[Saved data entries]
________________

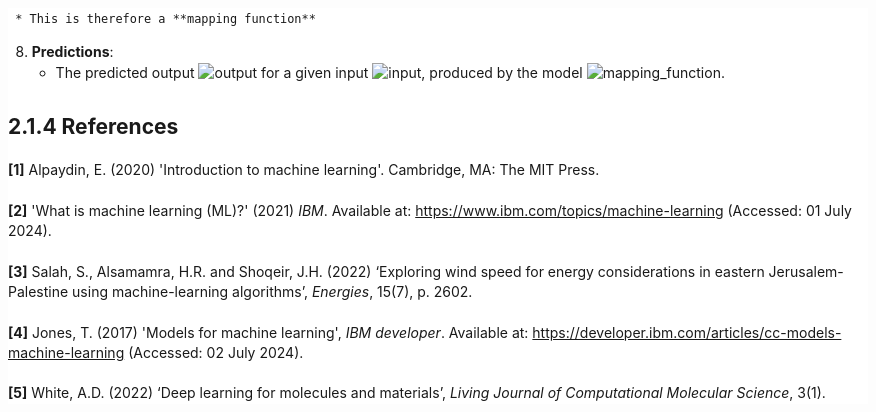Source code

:      * This is therefore a **mapping function**
8. **Predictions**:
     * The predicted output ![output](https://latex.codecogs.com/svg.latex?\color{white}\hat{y}) for a given input ![input](https://latex.codecogs.com/svg.latex?\color{white}\vec{x}), produced by the model ![mapping_function](https://latex.codecogs.com/svg.latex?\color{white}\hat{f}(\vec{x})).

## 2.1.4 References
**[1]** Alpaydin, E. (2020) 'Introduction to machine learning'. Cambridge, MA: The MIT Press. <br><br>
**[2]** 'What is machine learning (ML)?' (2021) *IBM*. Available at: https://www.ibm.com/topics/machine-learning (Accessed: 01 July 2024). <br><br>
**[3]** Salah, S., Alsamamra, H.R. and Shoqeir, J.H. (2022) ‘Exploring wind speed for energy considerations in eastern Jerusalem-Palestine using machine-learning algorithms’, *Energies*, 15(7), p. 2602. <br><br>
**[4]** Jones, T. (2017) 'Models for machine learning', *IBM developer*. Available at: https://developer.ibm.com/articles/cc-models-machine-learning (Accessed: 02 July 2024). <br><br>
**[5]** White, A.D. (2022) ‘Deep learning for molecules and materials’, *Living Journal of Computational Molecular Science*, 3(1).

________________

▶ **JOB ITEM**
What are the lines of the data above that include the string "July"? Copy them.

▶ **RESPONSE AREA**
**[2]** 'What is machine learning (ML)?' (2021) *IBM*. Available at: https://www.ibm.com/topics/machine-learning (Accessed: 01 July 2024). <br><br>
**[4]** Jones, T. (2017) 'Models for machine learning', *IBM developer*. Available at: https://developer.ibm.com/articles/cc-models-machine-learning (Accessed: 02 July 2024). <br><br>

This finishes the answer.